Bio/CV

Prof. Koushanfar’s CV can be found here (Last updated Aug 2024)


Farinaz Koushanfar is currently the Siavouche Nemat-Nasser Endowed Chair Professor in Jacobs School of Engineering (JSOE), and the Henry Booker Scholar Professor of Electrical and Computer Engineering (ECE) at the University of California San Diego (UCSD). She is the founding co-director of the UCSD Center of Machine-Intelligence, Computing, and Security (MICS), and a research scientist at Chainlink Labs. Prof. Koushanfar received her PhD in Electrical Engineering and Computer Science (EECS) as well as her MA in Machine Learning & Statistics both from UC Berkeley, an MS in ECE from UCLA, and a BS in Electrical Engineering from Sharif University of Technology. After finishing her PhD, Prof. Koushanfar was an assistant, associate, and full professor at William Marsh Rice University, where she spent 9 years before moving to UCSD in 2016.

 

Prof. Koushanfar’s current research addresses several aspects of secure and efficient computing, with a focus on robust machine learning under resource constraints, hardware and system security, AI-based optimization, intellectual property (IP) protection, as well as cryptographically secure privacy-preserving computing. Her research has made foundational contributions to all of these domains, including invention of the concepts of logic obfuscation/logic locking for both sequential and combinational logic that enabled the first active unique control of chips post-silicon, novel statistical methods for assessing chip security, the first automated co-design of data/algorithm/software/hardware for energy efficient and compact deep learning, invention of co-design methods for creation of low overhead robust and safe AI, the first trigger inversion methodology for detection of AI poisoning attack, creation of the first method for watermarking/ tracing deep learning models and generative output and attestation on trusted platforms, AI-based generic solvers for combinatorial optimization with constraints, creation of physical proofs of provenance, as well as novel co-design and optimization of algorithm and hardware/software, including co-design with cryptographic constructs for privacy preserving computing. 

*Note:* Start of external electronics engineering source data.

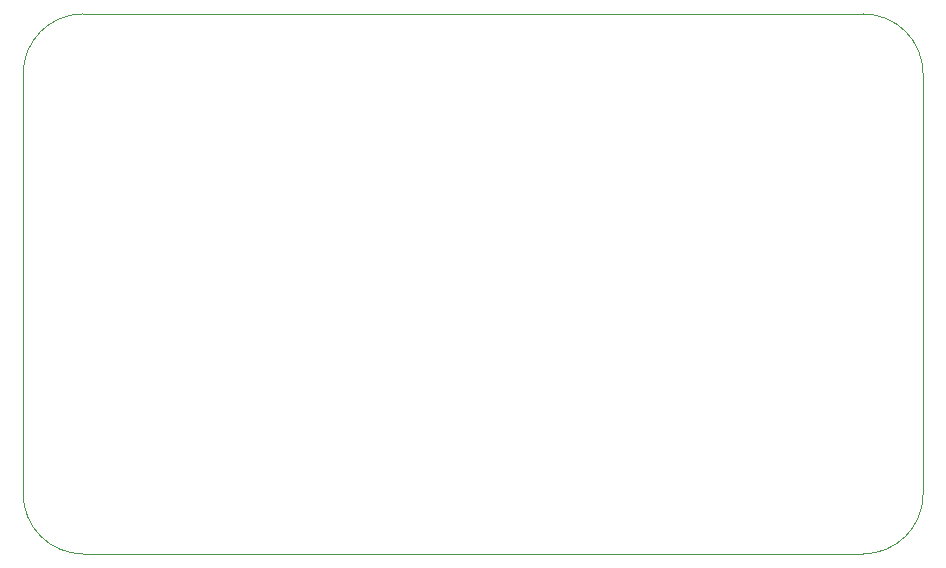
<source format=gbr>
%TF.GenerationSoftware,KiCad,Pcbnew,(6.0.2)*%
%TF.CreationDate,2022-02-18T18:14:02-05:00*%
%TF.ProjectId,EFM32TG11-Core,45464d33-3254-4473-9131-2d436f72652e,rev?*%
%TF.SameCoordinates,Original*%
%TF.FileFunction,Profile,NP*%
%FSLAX46Y46*%
G04 Gerber Fmt 4.6, Leading zero omitted, Abs format (unit mm)*
G04 Created by KiCad (PCBNEW (6.0.2)) date 2022-02-18 18:14:02*
%MOMM*%
%LPD*%
G01*
G04 APERTURE LIST*
%TA.AperFunction,Profile*%
%ADD10C,0.100000*%
%TD*%
G04 APERTURE END LIST*
D10*
X195580000Y-83820000D02*
X195580000Y-119380000D01*
X119380000Y-119380000D02*
G75*
G03*
X124460000Y-124460000I5080002J2D01*
G01*
X190500000Y-124460000D02*
X124460000Y-124460000D01*
X195580000Y-83820000D02*
G75*
G03*
X190500000Y-78740000I-5080002J-2D01*
G01*
X124460000Y-78740000D02*
X190500000Y-78740000D01*
X119380000Y-119380000D02*
X119380000Y-83820000D01*
X124460000Y-78740000D02*
G75*
G03*
X119380000Y-83820000I2J-5080002D01*
G01*
X190500000Y-124460000D02*
G75*
G03*
X195580000Y-119380000I-2J5080002D01*
G01*
M02*

</source>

Her work has linked seemingly disparate fields of logic synthesis and cryptographically secure computing requiring Boolean logic/vector computing, creating many new opportunities for researchers and leading to practical methods for managing function nonlinearities in ciphertext domain.

 

Professor Koushanfar has published 250+ refereed journal articles and/or conference papers in selective venues across security, design automation, and machine learning. Her projects have been supported by several National/DoD/information funding agencies as well as corporations. She has 25+ issued patents and several pending. Prof. Koushanfar has served on many editorial boards and technical program committees (TPCs). including the editorial board of the Proceedings of IEEE, Founder of the DAC Security subcommittee, NDSS'21/22 TPC Chair, and WiSEC'24 TPC Chair.

 

She has received a number of awards and honors including the Presidential Early Career Award for Scientists and Engineers (PECASE) from President Obama, the ACM SIGDA Outstanding New Faculty Award, Cisco IoT Security Grand Challenge Award, MIT Technology Review TR-35, Qualcomm Innovation Awards, Intel Collaborative Awards, Young Faculty/CAREER Awards from NSF, DARPA, ONR and ARO, as well as several best paper awards including 7 articles selected to the Top Picks in hardware and embedded systems security, and the ICCAD 10 years perspective most influential paper award. Dr. Koushanfar is a fellow of ACM, IEEE, and the Kavli Frontiers of the National Academy of Sciences.

 

Prof. Koushanfar has a strong track record in mentoring star students and younger faculty. Under her co-leadership, UCSD MICS is the most gender-balanced engineering research center in the world. She has thus far graduated equal number of women and men PhDs. The alumni from her group have gone to leadership positions at top institutions and industrial research labs including Stanford, Purdue, Google DeepMind, NVIDIA AI Research, Microsoft Research, and Amazon AI.

 

Shorter bio for seminar talks:

 

Farinaz Koushanfar is the Siavouche Nemati-Nasser Endowed Professor of Electrical and Computer Engineering (ECE) at the University of California San Diego (UCSD), where she is the founding co-director of the UCSD Center for Machine-Intelligence, Computing & Security (MICS). She is also a research scientist at Chainlink Labs. Her research addresses several aspects of secure and efficient computing, with a focus on robust machine learning under resource constraints, AI-based optimization, hardware and system security, intellectual property (IP) protection, as well as privacy-preserving computing. Dr. Koushanfar has received a number of awards and honors including the Presidential Early Career Award for Scientists and Engineers (PECASE) from President Obama, the ACM SIGDA Outstanding New Faculty Award, Cisco IoT Security Grand Challenge Award, MIT Technology Review TR-35, Qualcomm Innovation Awards, Intel Collaborative Awards, Young Faculty/CAREER Awards from NSF, DARPA, ONR and ARO, as well as several best paper awards. Dr. Koushanfar is a fellow of ACM, IEEE, and the Kavli Frontiers of the National Academy of Sciences.